YPulse’s research shows that 2021 wasn’t the return to normal they (we all) thought it would be. Which means that milestones continued to be disrupted, and not all their plans to get back to in-person experiences have come true this year.  New variants caused anxiety across the board, but the rollout of vaccines did give some young consumers the confidence to slowly start getting back to doing in-person activities they used to love pre-COVID.
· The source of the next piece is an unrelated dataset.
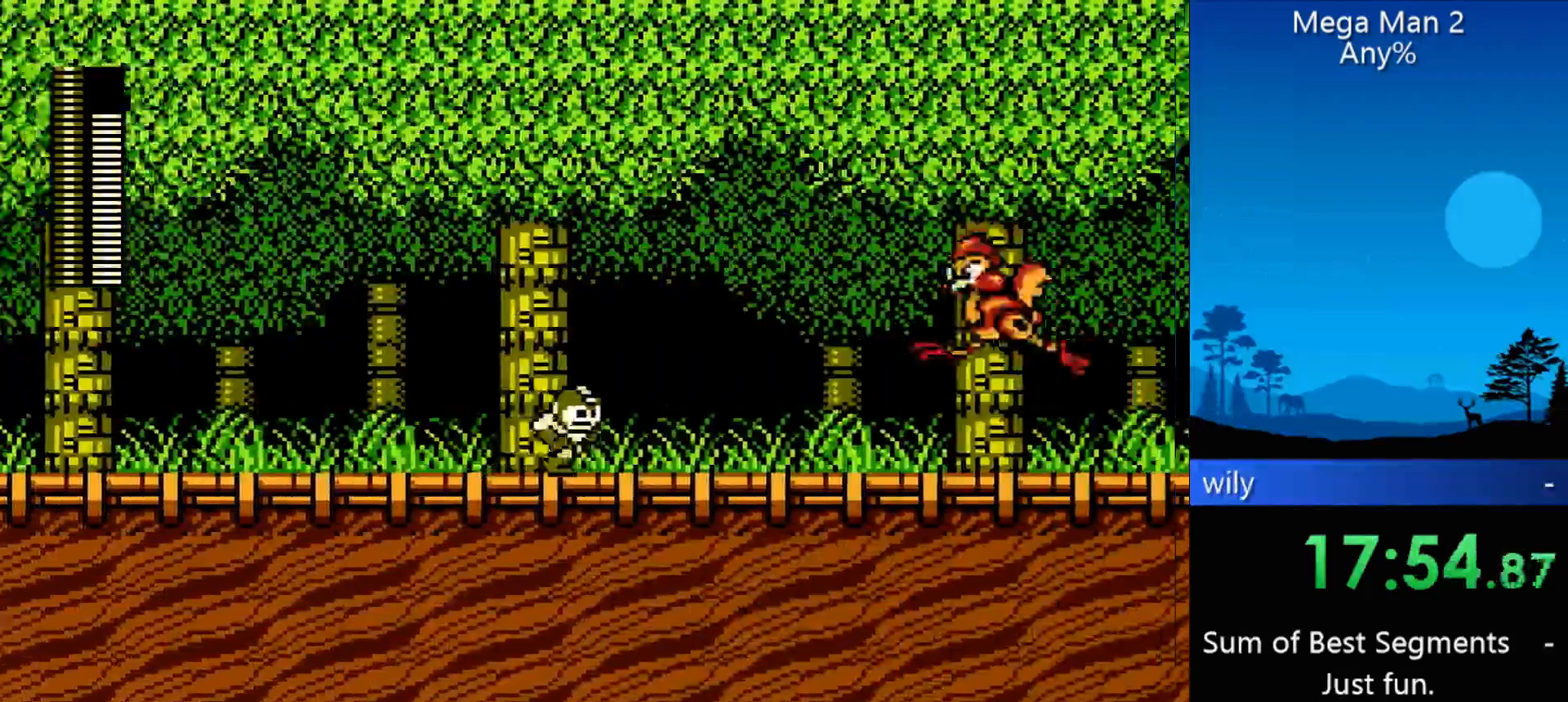
{"buttons": ["DPAD_LEFT"], "events": [[300, "DPAD_LEFT", "down"], [333, "DPAD_RIGHT", "up"]]}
So, what does this all mean when it comes to celebrating the start of another year? Our recent survey asked how young people will ring in 2022:

Young people are far more likely to plan on going out to celebrate the end of 2021 than they did last year. Overall, the number of young consumers who say they plan on staying in or would rather stay in, and whose plans will be canceled this year because of COVID, have dropped compared to last year. In fact, fewer plan to stay in at home to celebrate NYE than did pre-COVID in 2019, when 44% of Millennials told us that was their plan. Ahead of the holiday season, we asked young consumers how the pandemic is impacting their winter holiday plans are, and the number who told us celebrating would be hard because of COVID or that their plans are canceled dropped as well—so clearly, there’s a pattern that’s also reflected in their New Year’s plans too. Gen Z and Millennials seem to be more comfortable with celebrating the holidays and New Year’s this year. Even popular events that were either canceled or heavily limited last year are returning this yea,r like NYC’s Time Square celebration, which is being opened up solely to vaccinated visitors.

But it shouldn’t be ignored that the majority still say they would rather stay in on New Year’s than go out—that’s a significant amount. It’s important to keep in mind that before the pandemic, we told you that young consumers were already homebodies. Our recent nightlife and drinking behavioral research found that  68% of 13-39-year-olds say they’d rather stay in on the weekends than go out at night, while 66% of 21-39-year-olds say they would prefer to drink at home than go out once the threat of COVID-19 passes.

So, while young consumers are still trying to navigate themselves around a new “normal” in 2022 (and beyond), it’s clear they’ve learned to accept and lean into other things (like their homebody status) while still trying to have fun. And perhaps, they’re just not as excited about going out on New Year’s as generations before.